● **DIRECTIONS FOR THIS TASK**: Reproduce word for word the passage of the Paolo Carlini profile below, starting at the words "- Baron Carlo" and stopping after "di Venezia (1952)".

● **DOCUMENT EXCERPT**:
:::::
Italian actor (1922–1979)

Paolo Carlini (6 January 1922 - 3 November 1979) was an Italian stage, television and film actor. He appeared in 45 films between 1940 and 1979. He is perhaps best-known to international audiences for his supporting role as the hairdresser Mario in Roman Holiday (1953) alongside Audrey Hepburn and Gregory Peck.

Born in Sant'Arcangelo di Romagna, Carlini followed the acting courses held by actress Teresa Franchini and debuted at very young age on stage. He is regarded as one of the early stars of Italian television mini-series (the so-called "sceneggiati"). He is also well known for his association with actress Lea Padovani, with whom he starred in a number of critically acclaimed stage dramas in the 1950s. Aside from his long film career, Carlini attained notoriety as the rumoured partner of Cardinal Giovanni Battista Montini, Archbishop of Milan, later Pope Paul VI.

==Partial filmography==

- Goodbye Youth (1940) - Pino
- Ridi pagliaccio (1941) - Uno spettatore nel circo
- La grande strada (1947) - Adam
- L'apocalisse (1947)
- Baron Carlo Mazza (1948) - Fugi
- Napoli eterna canzone (1949) - Roberto Mari
- I due derelitti (1951)
- Papà ti ricordo (1952) - Andrea
- La storia del fornaretto di Venezia (1952)
- The Mute of Portici (1952) - 'Masaniello'
- Roman Holiday (1953) - Mario Delani
- Cardinal Lambertini (1954) - Lawyer Carlo Barozzi
- Mai ti scorderò (1956) - Riccardo Selvi
- La voce che uccide (1956) - Giornalista
- La Gioconda (1958) - Enzo Grimaldo, principe di Santa Flora
- It Started in Naples (1960) - Renzo
- Luciano, una vita bruciata (1962) - Paolo
- Divorzio alla siciliana (1963) - Alfio
- The Betrothed (1964) - Egidio
- Love Italian Style (1965) - Il principe Braccioforte
- Gli altri, gli altri... e noi (1967)
:::::
Collected data
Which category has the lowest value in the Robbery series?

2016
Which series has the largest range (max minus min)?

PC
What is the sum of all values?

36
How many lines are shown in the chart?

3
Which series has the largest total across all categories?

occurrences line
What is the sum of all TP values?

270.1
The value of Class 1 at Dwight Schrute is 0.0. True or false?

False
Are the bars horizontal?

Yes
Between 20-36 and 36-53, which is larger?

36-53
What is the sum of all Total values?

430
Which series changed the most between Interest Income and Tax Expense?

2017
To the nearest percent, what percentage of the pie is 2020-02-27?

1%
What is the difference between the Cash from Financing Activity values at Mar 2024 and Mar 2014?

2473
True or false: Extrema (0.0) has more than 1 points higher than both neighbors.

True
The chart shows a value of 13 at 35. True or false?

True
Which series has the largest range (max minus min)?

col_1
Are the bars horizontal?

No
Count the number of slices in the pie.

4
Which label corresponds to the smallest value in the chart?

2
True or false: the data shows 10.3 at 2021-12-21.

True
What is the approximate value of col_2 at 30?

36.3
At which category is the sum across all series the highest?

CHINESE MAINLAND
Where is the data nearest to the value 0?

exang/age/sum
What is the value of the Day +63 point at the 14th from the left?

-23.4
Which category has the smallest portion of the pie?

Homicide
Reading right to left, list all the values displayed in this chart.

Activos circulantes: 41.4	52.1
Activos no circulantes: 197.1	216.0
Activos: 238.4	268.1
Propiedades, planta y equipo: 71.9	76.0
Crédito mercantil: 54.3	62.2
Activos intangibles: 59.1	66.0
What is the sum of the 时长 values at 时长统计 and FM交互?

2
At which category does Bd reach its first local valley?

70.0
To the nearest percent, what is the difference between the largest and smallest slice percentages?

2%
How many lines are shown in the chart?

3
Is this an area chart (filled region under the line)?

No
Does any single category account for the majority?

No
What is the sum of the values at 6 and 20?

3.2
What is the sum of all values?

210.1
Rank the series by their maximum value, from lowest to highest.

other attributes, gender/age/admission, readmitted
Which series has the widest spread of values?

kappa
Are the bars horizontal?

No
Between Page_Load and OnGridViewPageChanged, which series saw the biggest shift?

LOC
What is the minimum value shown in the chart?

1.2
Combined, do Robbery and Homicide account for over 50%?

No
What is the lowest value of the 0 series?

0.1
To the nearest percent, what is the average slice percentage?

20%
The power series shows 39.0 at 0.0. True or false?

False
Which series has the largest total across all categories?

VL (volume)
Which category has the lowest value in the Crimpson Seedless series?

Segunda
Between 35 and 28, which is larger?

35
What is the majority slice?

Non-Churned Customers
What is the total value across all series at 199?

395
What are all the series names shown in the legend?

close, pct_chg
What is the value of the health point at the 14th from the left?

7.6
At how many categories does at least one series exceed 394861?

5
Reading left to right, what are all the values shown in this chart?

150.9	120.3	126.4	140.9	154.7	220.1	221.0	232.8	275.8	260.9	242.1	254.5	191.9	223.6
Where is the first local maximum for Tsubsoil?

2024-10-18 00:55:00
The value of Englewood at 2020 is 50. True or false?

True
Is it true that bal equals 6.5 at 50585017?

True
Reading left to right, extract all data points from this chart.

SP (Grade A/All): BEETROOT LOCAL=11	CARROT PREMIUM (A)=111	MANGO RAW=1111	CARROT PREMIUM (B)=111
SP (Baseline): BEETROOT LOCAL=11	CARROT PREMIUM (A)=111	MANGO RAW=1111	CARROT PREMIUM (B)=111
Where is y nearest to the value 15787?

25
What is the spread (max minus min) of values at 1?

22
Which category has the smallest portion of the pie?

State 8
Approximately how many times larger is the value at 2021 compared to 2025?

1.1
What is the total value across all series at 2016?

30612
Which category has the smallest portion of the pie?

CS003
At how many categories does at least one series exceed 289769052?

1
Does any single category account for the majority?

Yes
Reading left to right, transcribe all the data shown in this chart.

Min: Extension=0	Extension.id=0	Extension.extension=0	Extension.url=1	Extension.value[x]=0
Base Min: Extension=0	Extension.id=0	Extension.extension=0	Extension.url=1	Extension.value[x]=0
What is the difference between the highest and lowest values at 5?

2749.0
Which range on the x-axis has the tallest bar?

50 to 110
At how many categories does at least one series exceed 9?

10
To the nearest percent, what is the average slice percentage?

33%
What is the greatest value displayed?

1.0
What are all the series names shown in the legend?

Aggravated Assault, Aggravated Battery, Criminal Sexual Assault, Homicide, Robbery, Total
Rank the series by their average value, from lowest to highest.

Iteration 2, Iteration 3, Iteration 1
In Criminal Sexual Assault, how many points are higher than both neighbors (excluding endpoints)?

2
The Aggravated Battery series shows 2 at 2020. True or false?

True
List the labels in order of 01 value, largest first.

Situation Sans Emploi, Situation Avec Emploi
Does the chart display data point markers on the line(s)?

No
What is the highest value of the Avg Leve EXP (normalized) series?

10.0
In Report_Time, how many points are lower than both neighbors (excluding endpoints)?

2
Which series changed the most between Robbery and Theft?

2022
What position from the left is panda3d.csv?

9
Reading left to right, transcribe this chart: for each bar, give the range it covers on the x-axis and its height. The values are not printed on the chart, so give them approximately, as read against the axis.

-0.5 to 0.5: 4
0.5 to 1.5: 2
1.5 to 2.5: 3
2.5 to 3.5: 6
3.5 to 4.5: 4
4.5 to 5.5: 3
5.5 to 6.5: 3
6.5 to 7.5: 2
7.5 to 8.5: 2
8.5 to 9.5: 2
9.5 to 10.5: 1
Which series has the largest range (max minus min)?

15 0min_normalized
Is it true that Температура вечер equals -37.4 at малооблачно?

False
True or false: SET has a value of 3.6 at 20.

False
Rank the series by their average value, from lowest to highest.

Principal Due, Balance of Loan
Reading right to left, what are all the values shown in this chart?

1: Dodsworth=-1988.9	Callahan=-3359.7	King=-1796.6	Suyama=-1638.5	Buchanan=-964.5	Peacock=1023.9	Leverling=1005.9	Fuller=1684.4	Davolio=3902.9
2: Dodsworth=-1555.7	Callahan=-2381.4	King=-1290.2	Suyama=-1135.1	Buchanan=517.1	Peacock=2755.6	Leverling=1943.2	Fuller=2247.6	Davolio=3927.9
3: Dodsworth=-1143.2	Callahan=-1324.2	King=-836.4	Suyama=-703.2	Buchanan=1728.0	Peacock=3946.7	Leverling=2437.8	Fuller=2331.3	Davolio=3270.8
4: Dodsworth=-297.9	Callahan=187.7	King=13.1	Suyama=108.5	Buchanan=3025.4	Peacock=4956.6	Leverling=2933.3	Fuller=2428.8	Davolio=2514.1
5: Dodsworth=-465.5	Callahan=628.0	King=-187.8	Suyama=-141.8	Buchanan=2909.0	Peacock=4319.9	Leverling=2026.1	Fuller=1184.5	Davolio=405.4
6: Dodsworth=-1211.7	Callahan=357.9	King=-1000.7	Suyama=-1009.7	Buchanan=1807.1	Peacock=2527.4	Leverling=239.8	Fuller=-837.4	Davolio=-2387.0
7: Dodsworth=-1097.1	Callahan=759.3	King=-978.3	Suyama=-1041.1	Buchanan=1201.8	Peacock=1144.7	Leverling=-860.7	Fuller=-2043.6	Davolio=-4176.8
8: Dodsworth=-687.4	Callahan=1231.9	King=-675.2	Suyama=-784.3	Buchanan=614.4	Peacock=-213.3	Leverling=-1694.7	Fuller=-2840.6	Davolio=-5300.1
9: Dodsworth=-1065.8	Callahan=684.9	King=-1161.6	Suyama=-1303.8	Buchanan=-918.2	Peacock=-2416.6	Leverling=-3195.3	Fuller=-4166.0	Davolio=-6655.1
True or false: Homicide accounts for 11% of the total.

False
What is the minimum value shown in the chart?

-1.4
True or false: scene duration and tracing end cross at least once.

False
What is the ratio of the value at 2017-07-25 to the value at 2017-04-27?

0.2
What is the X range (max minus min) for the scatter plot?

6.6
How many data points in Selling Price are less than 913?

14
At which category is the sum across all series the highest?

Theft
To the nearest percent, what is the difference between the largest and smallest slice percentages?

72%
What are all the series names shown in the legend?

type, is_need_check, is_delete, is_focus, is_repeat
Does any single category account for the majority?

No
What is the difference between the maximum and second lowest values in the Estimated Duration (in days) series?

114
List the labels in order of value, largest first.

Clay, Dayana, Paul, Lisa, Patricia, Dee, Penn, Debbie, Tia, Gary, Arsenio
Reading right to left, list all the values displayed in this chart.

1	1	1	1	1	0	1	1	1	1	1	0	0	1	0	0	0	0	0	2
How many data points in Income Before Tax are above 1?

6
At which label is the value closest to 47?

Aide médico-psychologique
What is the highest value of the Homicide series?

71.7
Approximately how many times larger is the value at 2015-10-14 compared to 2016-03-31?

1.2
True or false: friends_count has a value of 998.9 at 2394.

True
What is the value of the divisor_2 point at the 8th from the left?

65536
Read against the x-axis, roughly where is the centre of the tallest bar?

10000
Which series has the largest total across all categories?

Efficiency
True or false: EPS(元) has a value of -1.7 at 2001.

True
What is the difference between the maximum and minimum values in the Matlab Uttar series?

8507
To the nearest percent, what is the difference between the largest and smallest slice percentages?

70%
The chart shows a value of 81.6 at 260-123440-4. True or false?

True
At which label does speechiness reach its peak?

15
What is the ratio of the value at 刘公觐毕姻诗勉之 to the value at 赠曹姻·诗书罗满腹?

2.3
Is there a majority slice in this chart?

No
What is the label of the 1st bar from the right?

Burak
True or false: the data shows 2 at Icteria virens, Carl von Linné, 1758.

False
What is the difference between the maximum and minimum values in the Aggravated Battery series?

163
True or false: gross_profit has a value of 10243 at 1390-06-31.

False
:::::
● **RESULT FOR THIS EXERCISE**:
- Baron Carlo Mazza (1948) - Fugi
- Napoli eterna canzone (1949) - Roberto Mari
- I due derelitti (1951)
- Papà ti ricordo (1952) - Andrea
- La storia del fornaretto di Venezia (1952)